Look below for the line containing "52: (85, 402, 0.71)" and the line containing "62: (195, 113, 0.54)"; repeat exactly those two lines and all lines between them, and nothing else.

Source data

• • • •

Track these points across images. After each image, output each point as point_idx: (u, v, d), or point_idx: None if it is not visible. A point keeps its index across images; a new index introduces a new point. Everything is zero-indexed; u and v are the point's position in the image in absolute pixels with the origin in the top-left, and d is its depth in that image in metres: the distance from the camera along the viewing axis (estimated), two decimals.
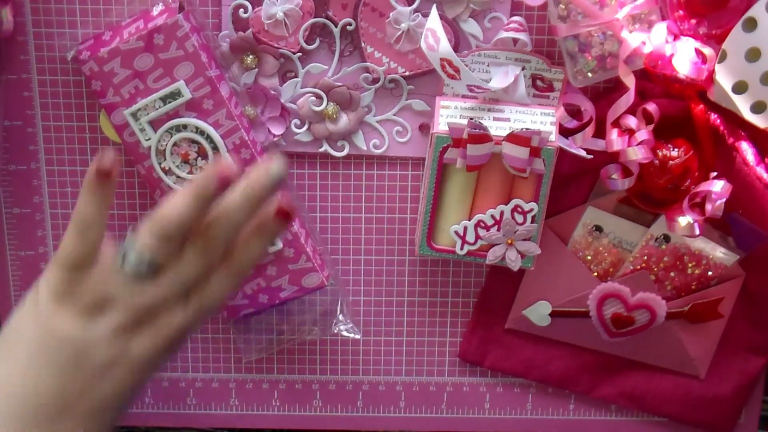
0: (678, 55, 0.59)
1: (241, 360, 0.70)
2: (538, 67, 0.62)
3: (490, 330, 0.69)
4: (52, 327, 0.50)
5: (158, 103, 0.58)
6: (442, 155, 0.60)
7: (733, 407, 0.70)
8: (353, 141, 0.65)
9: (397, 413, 0.72)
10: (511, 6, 0.62)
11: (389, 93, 0.64)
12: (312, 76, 0.63)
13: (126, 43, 0.57)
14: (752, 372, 0.69)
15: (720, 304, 0.67)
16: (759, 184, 0.61)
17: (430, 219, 0.62)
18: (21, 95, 0.64)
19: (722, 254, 0.65)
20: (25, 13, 0.62)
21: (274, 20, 0.61)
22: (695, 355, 0.68)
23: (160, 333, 0.51)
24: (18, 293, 0.68)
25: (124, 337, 0.51)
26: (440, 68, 0.59)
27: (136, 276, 0.50)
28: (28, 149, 0.65)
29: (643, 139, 0.60)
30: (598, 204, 0.65)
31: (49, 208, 0.67)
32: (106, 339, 0.50)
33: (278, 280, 0.64)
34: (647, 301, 0.65)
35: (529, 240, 0.62)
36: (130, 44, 0.57)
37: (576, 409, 0.72)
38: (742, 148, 0.61)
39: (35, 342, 0.50)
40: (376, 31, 0.62)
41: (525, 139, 0.58)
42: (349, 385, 0.71)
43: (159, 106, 0.58)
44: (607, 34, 0.60)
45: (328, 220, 0.67)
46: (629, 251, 0.66)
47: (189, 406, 0.72)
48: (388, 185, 0.66)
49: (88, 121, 0.65)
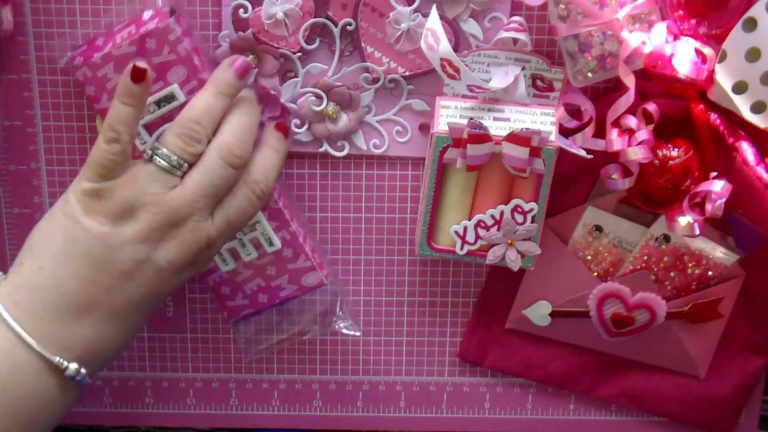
0: (678, 55, 0.59)
1: (241, 360, 0.70)
2: (538, 67, 0.62)
3: (490, 330, 0.69)
4: (82, 228, 0.53)
5: (152, 107, 0.58)
6: (442, 155, 0.60)
7: (733, 407, 0.70)
8: (353, 141, 0.65)
9: (397, 413, 0.72)
10: (511, 6, 0.62)
11: (389, 93, 0.64)
12: (312, 76, 0.63)
13: (118, 48, 0.57)
14: (752, 372, 0.69)
15: (720, 304, 0.67)
16: (759, 184, 0.61)
17: (430, 219, 0.62)
18: (21, 95, 0.64)
19: (722, 254, 0.65)
20: (25, 13, 0.62)
21: (274, 20, 0.61)
22: (695, 355, 0.68)
23: (186, 241, 0.53)
24: None
25: (150, 243, 0.53)
26: (440, 68, 0.59)
27: (163, 174, 0.53)
28: (28, 149, 0.65)
29: (643, 139, 0.60)
30: (598, 204, 0.65)
31: (49, 208, 0.67)
32: (133, 243, 0.52)
33: (277, 280, 0.64)
34: (647, 301, 0.65)
35: (529, 240, 0.62)
36: (122, 49, 0.57)
37: (576, 409, 0.72)
38: (742, 148, 0.61)
39: (64, 240, 0.53)
40: (376, 31, 0.62)
41: (525, 139, 0.58)
42: (349, 385, 0.71)
43: (153, 110, 0.58)
44: (607, 34, 0.60)
45: (328, 220, 0.67)
46: (629, 251, 0.66)
47: (189, 406, 0.72)
48: (388, 185, 0.66)
49: (88, 121, 0.65)
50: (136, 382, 0.71)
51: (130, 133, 0.53)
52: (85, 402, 0.71)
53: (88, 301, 0.52)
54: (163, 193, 0.53)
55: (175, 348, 0.70)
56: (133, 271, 0.53)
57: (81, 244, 0.52)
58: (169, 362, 0.70)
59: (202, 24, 0.62)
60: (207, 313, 0.69)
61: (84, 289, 0.52)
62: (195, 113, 0.54)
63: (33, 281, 0.53)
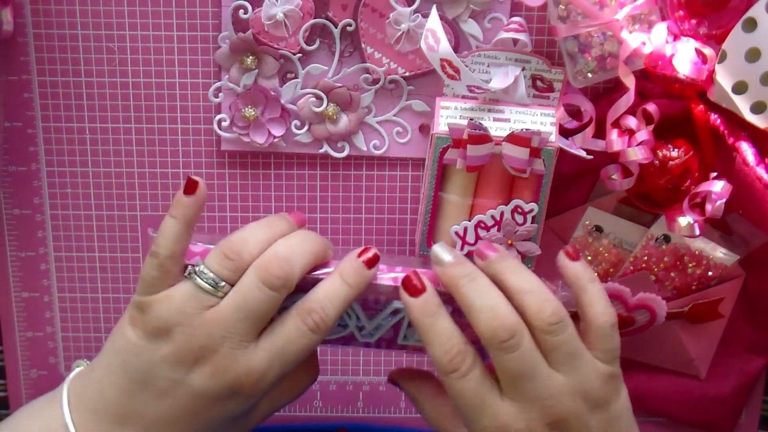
0: (678, 56, 0.59)
1: None
2: (538, 68, 0.62)
3: None
4: (124, 338, 0.51)
5: None
6: (442, 156, 0.60)
7: (733, 407, 0.70)
8: (353, 142, 0.65)
9: (398, 413, 0.72)
10: (511, 6, 0.62)
11: (389, 94, 0.64)
12: (312, 76, 0.63)
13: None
14: (752, 372, 0.69)
15: (720, 304, 0.67)
16: (759, 184, 0.61)
17: (431, 219, 0.62)
18: (21, 96, 0.64)
19: (722, 254, 0.65)
20: (26, 15, 0.62)
21: (274, 21, 0.61)
22: (695, 355, 0.68)
23: (220, 369, 0.49)
24: (18, 294, 0.68)
25: (183, 365, 0.49)
26: (440, 69, 0.59)
27: (201, 294, 0.49)
28: (29, 150, 0.65)
29: (643, 140, 0.60)
30: (598, 204, 0.65)
31: (49, 210, 0.67)
32: (167, 363, 0.50)
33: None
34: (647, 301, 0.65)
35: (530, 240, 0.62)
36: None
37: None
38: (742, 148, 0.61)
39: (111, 347, 0.52)
40: (376, 32, 0.62)
41: (525, 139, 0.58)
42: (350, 385, 0.71)
43: None
44: (607, 34, 0.60)
45: (328, 220, 0.67)
46: (629, 251, 0.66)
47: None
48: (388, 186, 0.66)
49: (88, 122, 0.65)
50: None
51: (170, 248, 0.50)
52: None
53: (125, 412, 0.50)
54: (198, 314, 0.49)
55: None
56: (167, 390, 0.50)
57: (122, 354, 0.51)
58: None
59: (202, 25, 0.63)
60: None
61: (121, 399, 0.50)
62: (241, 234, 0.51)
63: (89, 379, 0.52)
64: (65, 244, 0.68)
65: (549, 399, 0.48)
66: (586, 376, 0.50)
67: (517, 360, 0.48)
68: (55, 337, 0.70)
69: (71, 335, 0.70)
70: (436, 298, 0.50)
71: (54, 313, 0.69)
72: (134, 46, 0.63)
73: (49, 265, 0.68)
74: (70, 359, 0.70)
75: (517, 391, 0.48)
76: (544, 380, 0.48)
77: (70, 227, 0.67)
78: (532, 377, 0.48)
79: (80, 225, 0.67)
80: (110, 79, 0.64)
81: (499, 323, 0.48)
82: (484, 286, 0.50)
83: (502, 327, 0.48)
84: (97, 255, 0.68)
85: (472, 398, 0.49)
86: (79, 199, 0.67)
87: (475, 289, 0.49)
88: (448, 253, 0.51)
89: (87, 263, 0.68)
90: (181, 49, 0.63)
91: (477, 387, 0.49)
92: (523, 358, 0.48)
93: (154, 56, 0.63)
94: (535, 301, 0.49)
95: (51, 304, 0.69)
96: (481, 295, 0.49)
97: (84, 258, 0.68)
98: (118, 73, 0.64)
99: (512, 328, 0.48)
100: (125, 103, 0.64)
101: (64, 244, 0.68)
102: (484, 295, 0.49)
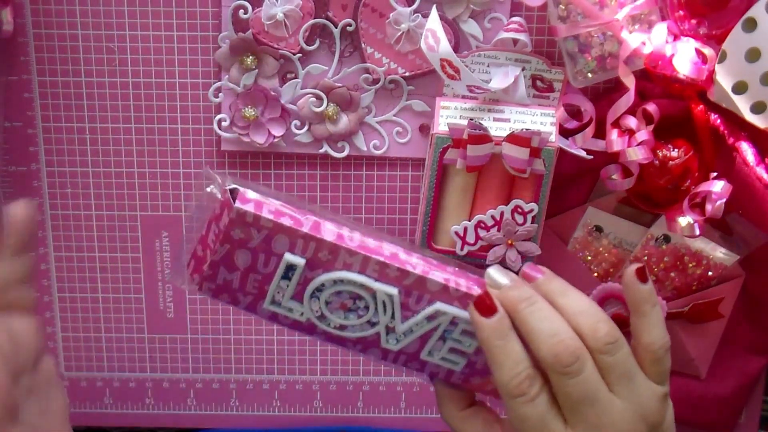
0: (678, 56, 0.59)
1: (241, 361, 0.70)
2: (538, 68, 0.62)
3: None
4: None
5: (283, 282, 0.53)
6: (442, 156, 0.60)
7: (733, 407, 0.70)
8: (353, 142, 0.65)
9: (398, 414, 0.72)
10: (511, 6, 0.62)
11: (389, 94, 0.64)
12: (312, 76, 0.63)
13: (215, 254, 0.52)
14: (752, 372, 0.69)
15: (720, 304, 0.67)
16: (759, 184, 0.61)
17: (430, 220, 0.62)
18: (21, 96, 0.64)
19: (722, 254, 0.65)
20: (26, 15, 0.62)
21: (274, 21, 0.61)
22: (695, 355, 0.68)
23: None
24: None
25: None
26: (440, 69, 0.59)
27: None
28: (29, 150, 0.65)
29: (643, 140, 0.60)
30: (598, 204, 0.65)
31: (49, 210, 0.67)
32: None
33: None
34: None
35: (530, 240, 0.62)
36: (219, 253, 0.52)
37: None
38: (742, 148, 0.61)
39: None
40: (376, 32, 0.62)
41: (525, 139, 0.58)
42: (350, 385, 0.71)
43: (286, 285, 0.53)
44: (607, 34, 0.60)
45: None
46: (629, 251, 0.66)
47: (189, 406, 0.72)
48: (388, 186, 0.66)
49: (88, 122, 0.65)
50: (136, 382, 0.71)
51: None
52: (85, 403, 0.71)
53: None
54: None
55: (175, 348, 0.70)
56: None
57: None
58: (170, 363, 0.71)
59: (202, 25, 0.63)
60: (207, 314, 0.69)
61: None
62: None
63: None
64: (65, 244, 0.68)
65: (610, 426, 0.48)
66: (644, 399, 0.49)
67: (580, 384, 0.47)
68: (55, 337, 0.70)
69: (71, 335, 0.70)
70: (507, 319, 0.49)
71: (54, 313, 0.69)
72: (134, 46, 0.63)
73: (49, 265, 0.68)
74: (70, 359, 0.71)
75: (579, 418, 0.48)
76: (605, 405, 0.48)
77: (70, 227, 0.67)
78: (594, 402, 0.48)
79: (80, 225, 0.67)
80: (110, 79, 0.64)
81: (563, 348, 0.47)
82: (544, 311, 0.49)
83: (566, 352, 0.47)
84: (97, 255, 0.68)
85: (536, 423, 0.48)
86: (79, 199, 0.67)
87: (535, 313, 0.48)
88: (504, 276, 0.50)
89: (87, 263, 0.68)
90: (181, 49, 0.63)
91: (543, 413, 0.48)
92: (587, 382, 0.48)
93: (154, 56, 0.63)
94: (588, 321, 0.49)
95: (51, 304, 0.69)
96: (542, 319, 0.48)
97: (84, 258, 0.68)
98: (118, 73, 0.64)
99: (575, 352, 0.47)
100: (125, 103, 0.64)
101: (64, 244, 0.68)
102: (545, 319, 0.48)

• • • •

> [ANSWER TO THIS PROBLEM]
52: (85, 402, 0.71)
53: (88, 301, 0.52)
54: (163, 193, 0.53)
55: (175, 348, 0.70)
56: (133, 271, 0.53)
57: (81, 244, 0.52)
58: (169, 362, 0.70)
59: (202, 24, 0.62)
60: (207, 313, 0.69)
61: (84, 289, 0.52)
62: (195, 113, 0.54)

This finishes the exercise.